> _Work request_:
Copy the listing in full and exactly, omitting its images.

*** Provided material Section Begins ***

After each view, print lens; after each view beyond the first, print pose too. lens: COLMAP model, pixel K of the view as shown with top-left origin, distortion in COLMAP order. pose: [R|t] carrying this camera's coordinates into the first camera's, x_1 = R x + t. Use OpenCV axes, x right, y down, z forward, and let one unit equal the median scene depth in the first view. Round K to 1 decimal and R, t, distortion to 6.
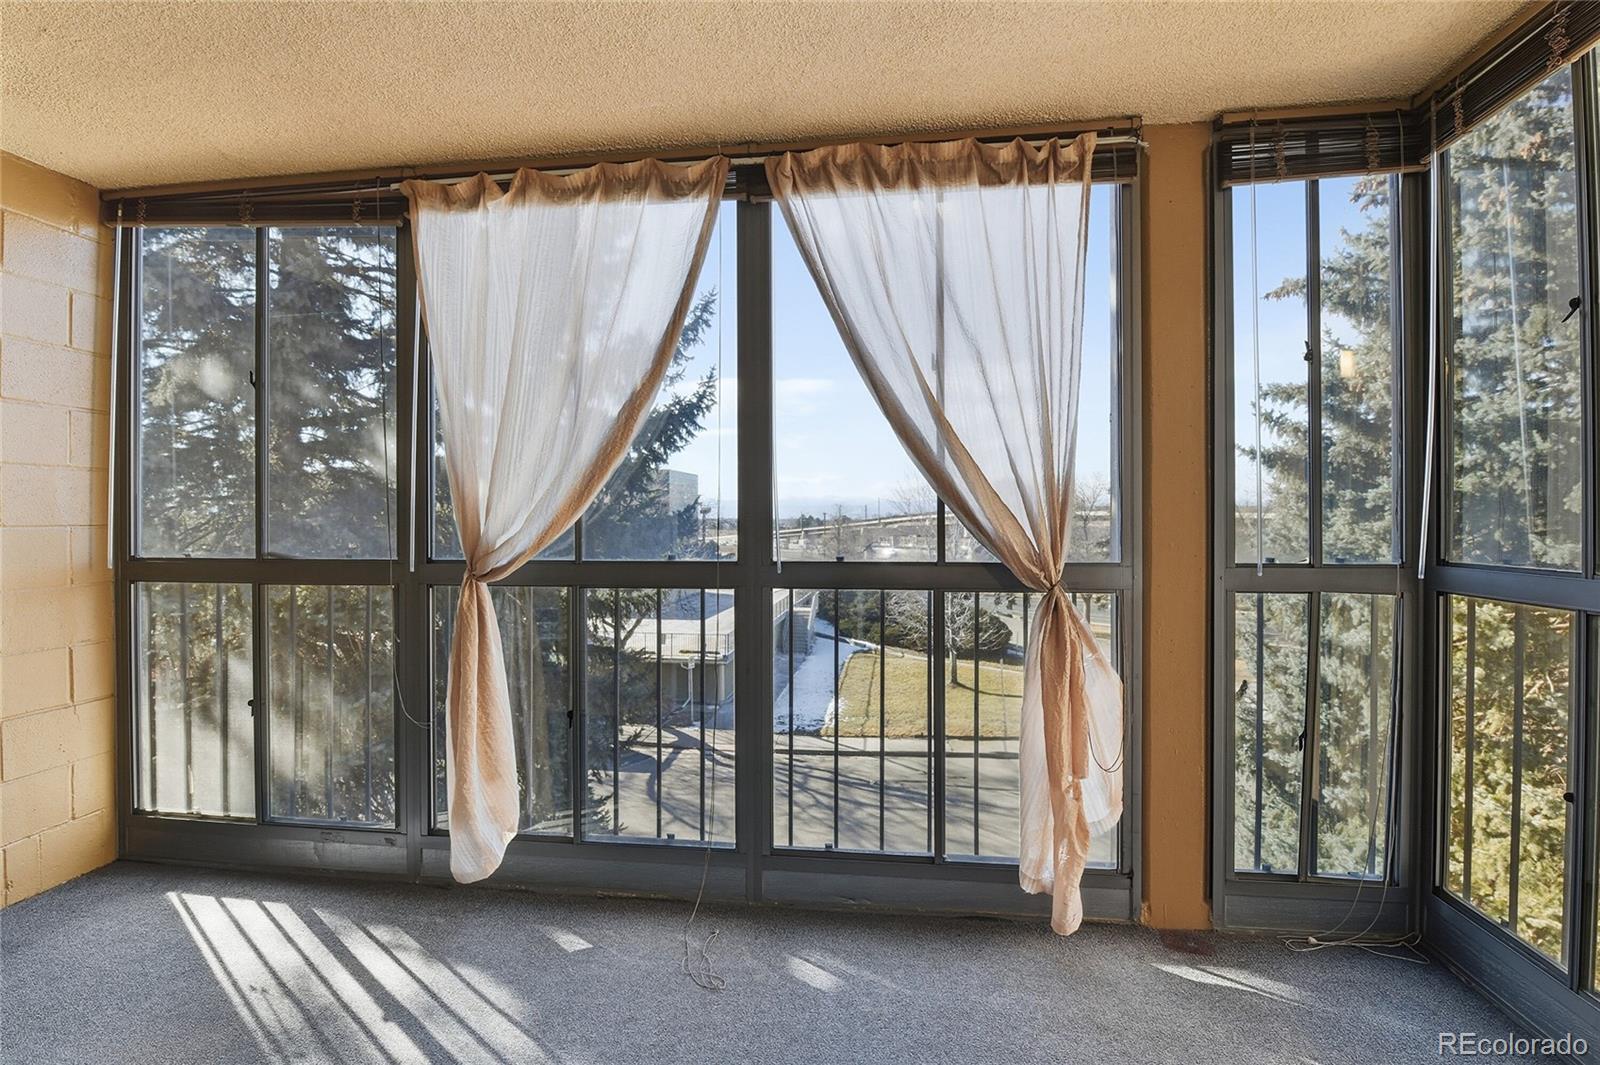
lens RADIAL K [[711.6, 0, 801.1], [0, 711.6, 507.2], [0, 0, 1]] dist [-0.000351, -0.000256]
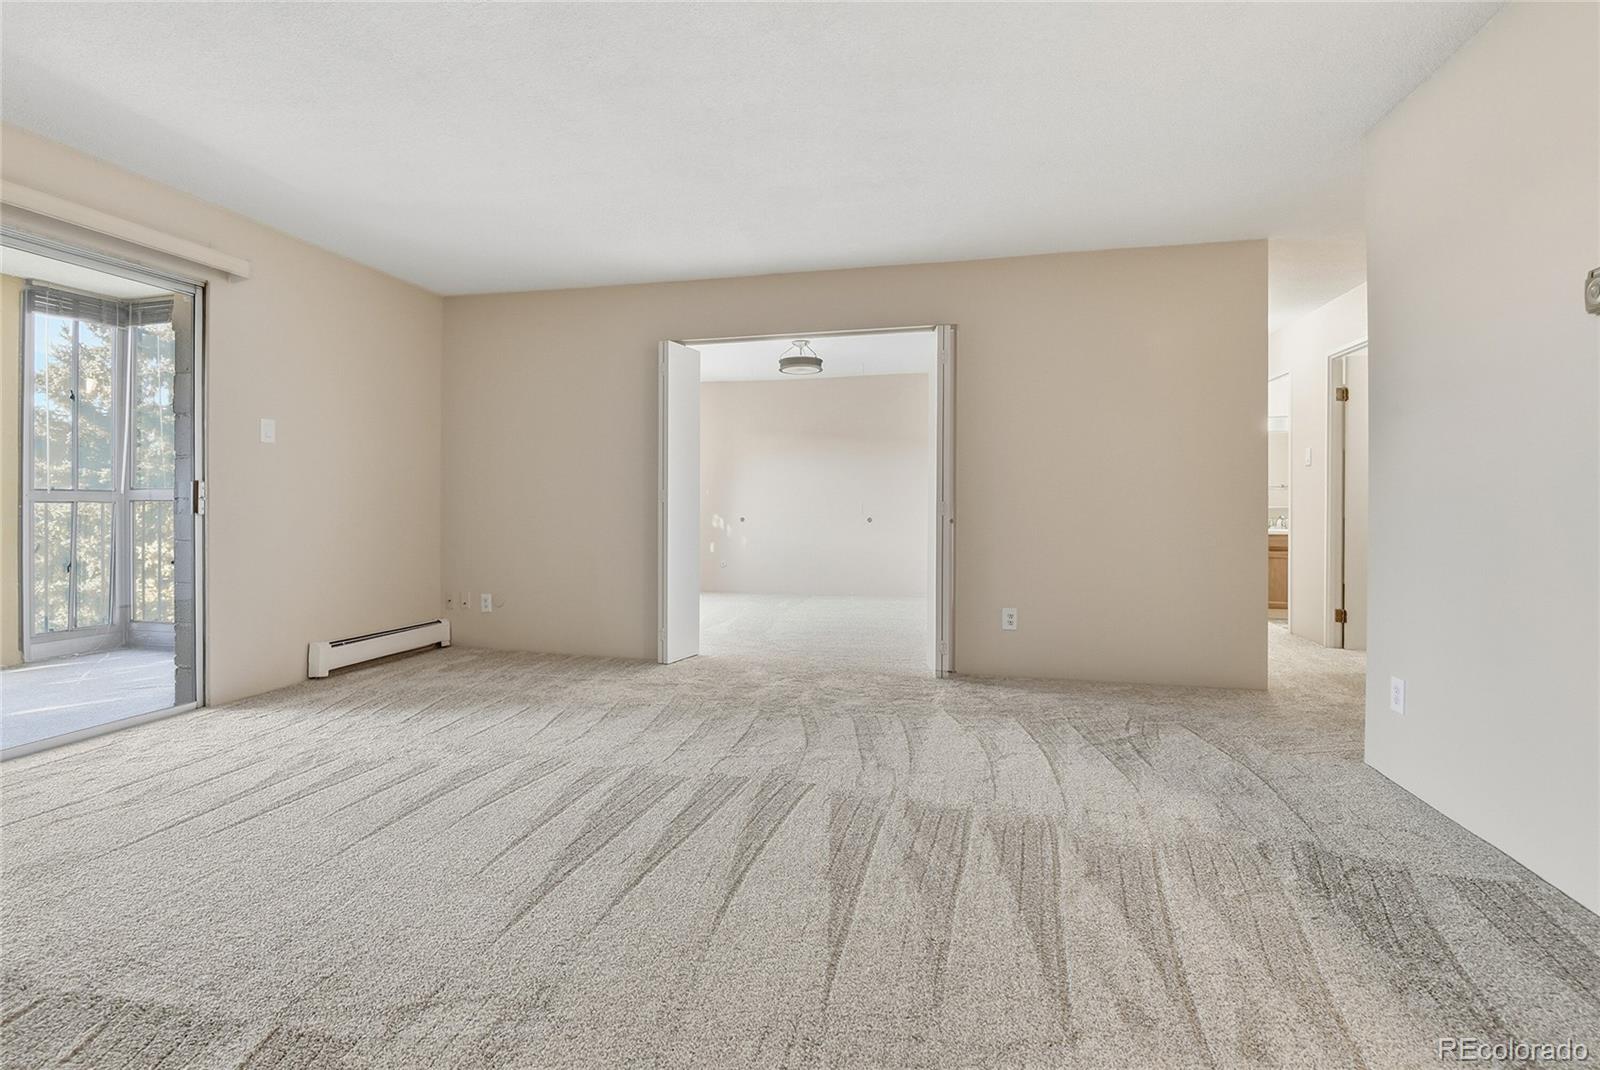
lens RADIAL K [[711.6, 0, 801.1], [0, 711.6, 509.7], [0, 0, 1]] dist [-0.000351, -0.000256]
pose [[0.120535, -0.003497, 0.992703, -0.703079], [-0.007081, 0.999965, 0.004382, 0.075067], [-0.992684, -0.007557, 0.120506, -0.880559]]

*** Provided material Section Ends ***

> _Answer section_:
After each view, print lens; after each view beyond the first, print pose too. lens: COLMAP model, pixel K of the view as shown with top-left origin, distortion in COLMAP order. pose: [R|t] carrying this camera's coordinates into the first camera's, x_1 = R x + t. Use OpenCV axes, x right, y down, z forward, and let one unit equal the median scene depth in the first view. Round K to 1 decimal and R, t, distortion to 6.
lens RADIAL K [[711.6, 0, 801.1], [0, 711.6, 507.2], [0, 0, 1]] dist [-0.000351, -0.000256]
lens RADIAL K [[711.6, 0, 801.1], [0, 711.6, 509.7], [0, 0, 1]] dist [-0.000351, -0.000256]
pose [[0.120535, -0.003497, 0.992703, -0.703079], [-0.007081, 0.999965, 0.004382, 0.075067], [-0.992684, -0.007557, 0.120506, -0.880559]]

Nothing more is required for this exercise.